# INSTRUCTION
Reproduce the records below exactly, but leave their pictures out of the copy.

# AVAILABLE RECORDS
=== Begin Enclosure ===

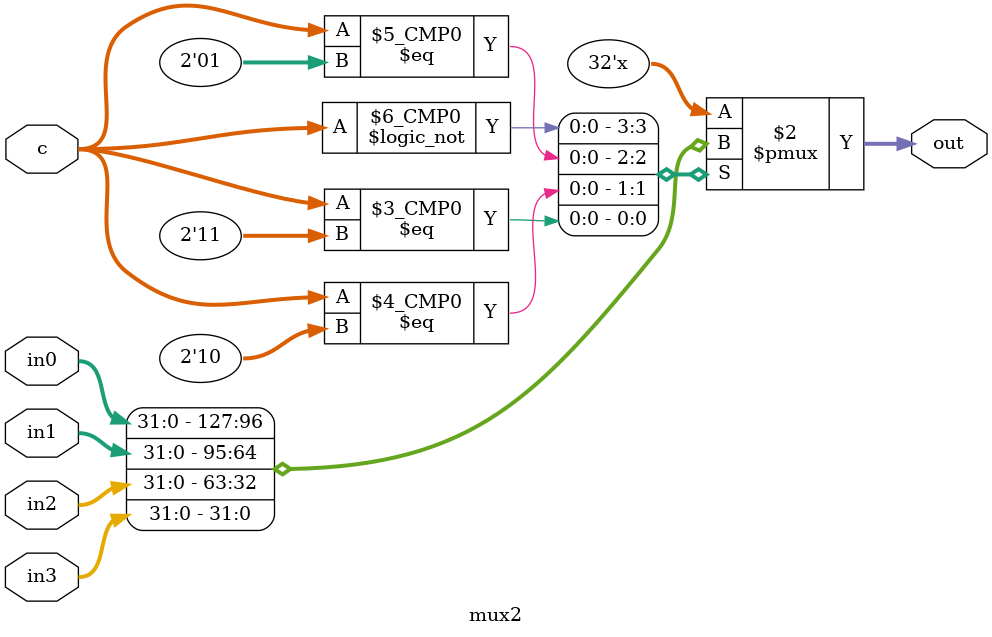
<source format=v>
`timescale 1ns / 1ps

module mux2(
    input [1:0]c,
    input [31:0]in0,in1,in2,in3,
    output reg [31:0]out
    );
    always @* begin
        case(c) //synopsys parallel_case
            2'b00:out=in0;
            2'b01:out=in1;
            2'b10:out=in2;
            2'b11:out=in3;
        endcase
    end
endmodule

</source>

=== End Enclosure ===

# OUTPUT OF THE EXERCISE
<source format=v>
`timescale 1ns / 1ps

module mux2(
    input [1:0]c,
    input [31:0]in0,in1,in2,in3,
    output reg [31:0]out
    );
    always @* begin
        case(c) //synopsys parallel_case
            2'b00:out=in0;
            2'b01:out=in1;
            2'b10:out=in2;
            2'b11:out=in3;
        endcase
    end
endmodule

</source>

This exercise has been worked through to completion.